_Stored data entries_.
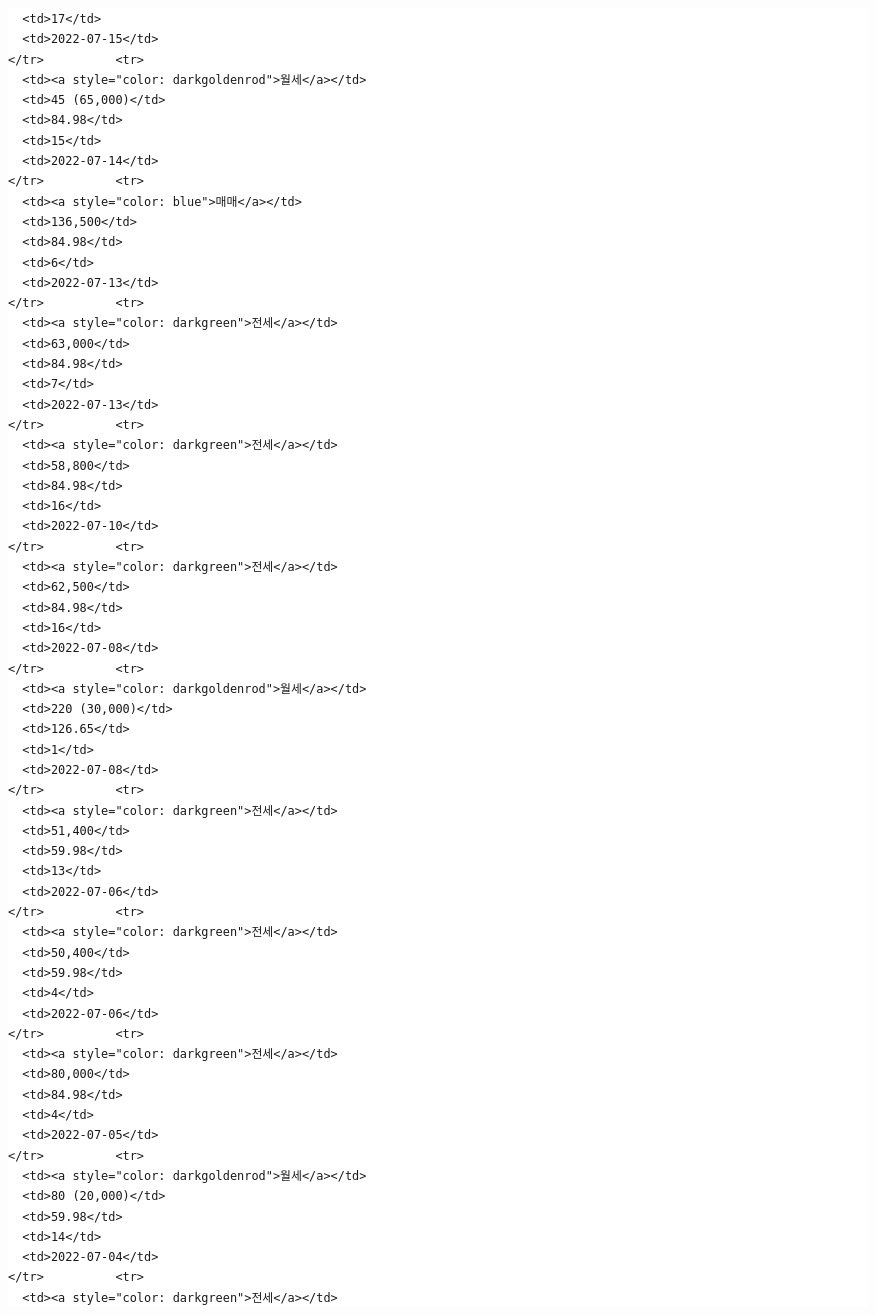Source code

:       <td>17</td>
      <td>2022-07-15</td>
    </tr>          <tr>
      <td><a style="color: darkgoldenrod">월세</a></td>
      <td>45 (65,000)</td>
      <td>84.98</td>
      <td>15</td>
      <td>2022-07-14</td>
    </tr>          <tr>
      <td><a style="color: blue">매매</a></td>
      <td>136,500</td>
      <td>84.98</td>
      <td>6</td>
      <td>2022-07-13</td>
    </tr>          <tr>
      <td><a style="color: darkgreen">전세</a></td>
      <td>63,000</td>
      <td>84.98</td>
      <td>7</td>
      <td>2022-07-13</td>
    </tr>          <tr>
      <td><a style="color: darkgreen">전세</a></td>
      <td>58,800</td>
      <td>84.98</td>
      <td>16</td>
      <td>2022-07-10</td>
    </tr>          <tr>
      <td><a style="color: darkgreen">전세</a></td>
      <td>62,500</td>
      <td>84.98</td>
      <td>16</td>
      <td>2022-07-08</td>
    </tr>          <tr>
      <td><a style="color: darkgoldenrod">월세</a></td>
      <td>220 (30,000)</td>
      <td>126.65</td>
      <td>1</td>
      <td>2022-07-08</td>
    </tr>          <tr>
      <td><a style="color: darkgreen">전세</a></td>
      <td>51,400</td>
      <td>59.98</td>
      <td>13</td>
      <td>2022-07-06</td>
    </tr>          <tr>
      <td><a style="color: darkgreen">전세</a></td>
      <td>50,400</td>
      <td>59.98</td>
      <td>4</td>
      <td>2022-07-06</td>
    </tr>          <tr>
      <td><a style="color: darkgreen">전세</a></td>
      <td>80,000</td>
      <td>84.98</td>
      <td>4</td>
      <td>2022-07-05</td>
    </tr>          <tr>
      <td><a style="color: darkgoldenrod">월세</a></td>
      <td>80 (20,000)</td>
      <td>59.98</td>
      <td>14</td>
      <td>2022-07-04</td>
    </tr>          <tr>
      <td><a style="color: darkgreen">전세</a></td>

* * *

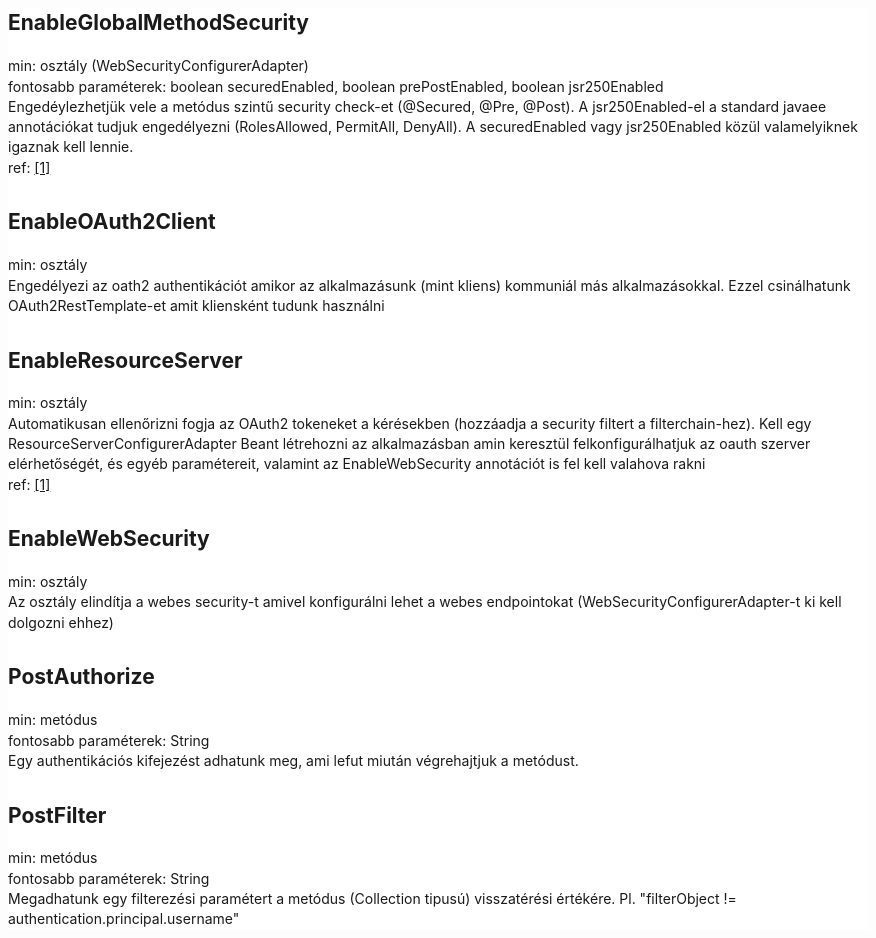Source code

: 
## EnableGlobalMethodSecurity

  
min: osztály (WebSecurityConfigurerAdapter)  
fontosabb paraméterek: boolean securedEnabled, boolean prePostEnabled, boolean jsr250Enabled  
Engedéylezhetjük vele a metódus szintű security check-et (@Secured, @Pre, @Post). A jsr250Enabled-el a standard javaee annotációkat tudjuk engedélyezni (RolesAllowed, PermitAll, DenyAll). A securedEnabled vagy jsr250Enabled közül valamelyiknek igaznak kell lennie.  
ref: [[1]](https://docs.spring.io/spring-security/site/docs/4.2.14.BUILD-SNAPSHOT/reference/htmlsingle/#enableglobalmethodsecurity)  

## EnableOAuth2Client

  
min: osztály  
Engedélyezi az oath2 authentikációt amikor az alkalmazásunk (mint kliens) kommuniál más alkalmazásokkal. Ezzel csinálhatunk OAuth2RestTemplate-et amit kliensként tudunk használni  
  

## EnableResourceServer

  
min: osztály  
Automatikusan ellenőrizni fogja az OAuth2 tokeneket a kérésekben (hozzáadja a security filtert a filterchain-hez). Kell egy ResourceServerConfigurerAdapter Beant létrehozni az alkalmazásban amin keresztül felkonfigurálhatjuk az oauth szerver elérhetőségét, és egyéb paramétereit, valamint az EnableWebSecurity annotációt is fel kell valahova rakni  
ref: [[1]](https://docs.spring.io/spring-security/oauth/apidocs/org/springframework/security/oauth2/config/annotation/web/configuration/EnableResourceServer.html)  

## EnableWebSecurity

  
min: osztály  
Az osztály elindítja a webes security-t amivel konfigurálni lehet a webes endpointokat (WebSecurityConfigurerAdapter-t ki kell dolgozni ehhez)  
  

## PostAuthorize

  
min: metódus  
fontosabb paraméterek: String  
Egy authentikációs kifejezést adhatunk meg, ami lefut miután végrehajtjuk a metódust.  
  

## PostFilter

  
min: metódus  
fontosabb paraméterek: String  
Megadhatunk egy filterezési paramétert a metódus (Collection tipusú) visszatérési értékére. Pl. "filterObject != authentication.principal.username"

_TASK GOAL_. Can you duplicate, word for word, the lines from the line containing "min: osztály (WebSecurityConfigurerAdapter)" up to and including the line containing "## PostFilter"?

_FINAL ANSWER_.
min: osztály (WebSecurityConfigurerAdapter)  
fontosabb paraméterek: boolean securedEnabled, boolean prePostEnabled, boolean jsr250Enabled  
Engedéylezhetjük vele a metódus szintű security check-et (@Secured, @Pre, @Post). A jsr250Enabled-el a standard javaee annotációkat tudjuk engedélyezni (RolesAllowed, PermitAll, DenyAll). A securedEnabled vagy jsr250Enabled közül valamelyiknek igaznak kell lennie.  
ref: [[1]](https://docs.spring.io/spring-security/site/docs/4.2.14.BUILD-SNAPSHOT/reference/htmlsingle/#enableglobalmethodsecurity)  

## EnableOAuth2Client

  
min: osztály  
Engedélyezi az oath2 authentikációt amikor az alkalmazásunk (mint kliens) kommuniál más alkalmazásokkal. Ezzel csinálhatunk OAuth2RestTemplate-et amit kliensként tudunk használni  
  

## EnableResourceServer

  
min: osztály  
Automatikusan ellenőrizni fogja az OAuth2 tokeneket a kérésekben (hozzáadja a security filtert a filterchain-hez). Kell egy ResourceServerConfigurerAdapter Beant létrehozni az alkalmazásban amin keresztül felkonfigurálhatjuk az oauth szerver elérhetőségét, és egyéb paramétereit, valamint az EnableWebSecurity annotációt is fel kell valahova rakni  
ref: [[1]](https://docs.spring.io/spring-security/oauth/apidocs/org/springframework/security/oauth2/config/annotation/web/configuration/EnableResourceServer.html)  

## EnableWebSecurity

  
min: osztály  
Az osztály elindítja a webes security-t amivel konfigurálni lehet a webes endpointokat (WebSecurityConfigurerAdapter-t ki kell dolgozni ehhez)  
  

## PostAuthorize

  
min: metódus  
fontosabb paraméterek: String  
Egy authentikációs kifejezést adhatunk meg, ami lefut miután végrehajtjuk a metódust.  
  

## PostFilter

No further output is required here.